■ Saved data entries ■
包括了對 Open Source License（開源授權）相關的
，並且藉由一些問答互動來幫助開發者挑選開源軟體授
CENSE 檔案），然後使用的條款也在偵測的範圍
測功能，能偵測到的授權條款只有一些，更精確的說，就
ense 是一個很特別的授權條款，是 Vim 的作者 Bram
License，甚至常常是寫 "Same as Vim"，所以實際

■ EXERCISE AIM ■
Starting at the first line and ending at the last, retype the entries above.

■ ANSWER BELOW ■
包括了對 Open Source License（開源授權）相關的
，並且藉由一些問答互動來幫助開發者挑選開源軟體授
CENSE 檔案），然後使用的條款也在偵測的範圍
測功能，能偵測到的授權條款只有一些，更精確的說，就
ense 是一個很特別的授權條款，是 Vim 的作者 Bram
License，甚至常常是寫 "Same as Vim"，所以實際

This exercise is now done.